--- What this task involves ---
In the records below, find the lines that include the string "center" and report how many there are, nothing else.

━━━ Input data

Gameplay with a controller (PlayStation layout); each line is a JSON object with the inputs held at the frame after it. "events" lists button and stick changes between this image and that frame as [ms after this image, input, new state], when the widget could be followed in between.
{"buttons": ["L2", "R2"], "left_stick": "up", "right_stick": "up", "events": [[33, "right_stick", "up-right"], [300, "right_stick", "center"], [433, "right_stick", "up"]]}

━━━━━━
━━━ Input data

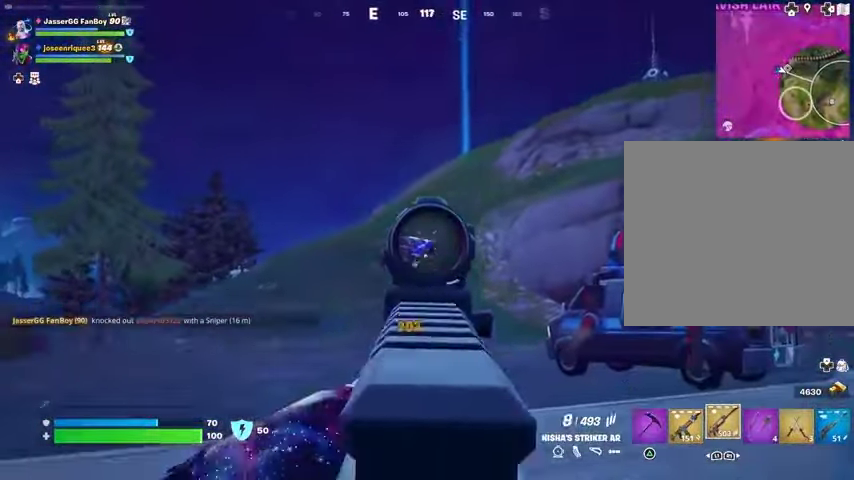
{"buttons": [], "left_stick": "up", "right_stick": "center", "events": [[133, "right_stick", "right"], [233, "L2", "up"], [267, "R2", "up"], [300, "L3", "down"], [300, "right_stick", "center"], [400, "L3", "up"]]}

━━━━━━
━━━ Input data

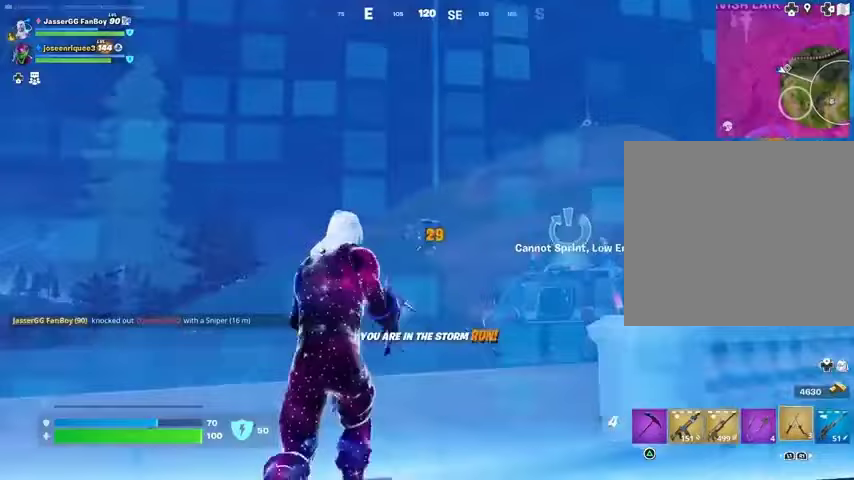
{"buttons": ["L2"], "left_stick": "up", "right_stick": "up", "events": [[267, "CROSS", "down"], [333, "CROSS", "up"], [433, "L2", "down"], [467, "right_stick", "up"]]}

━━━━━━

--- Result for this exercise ---
2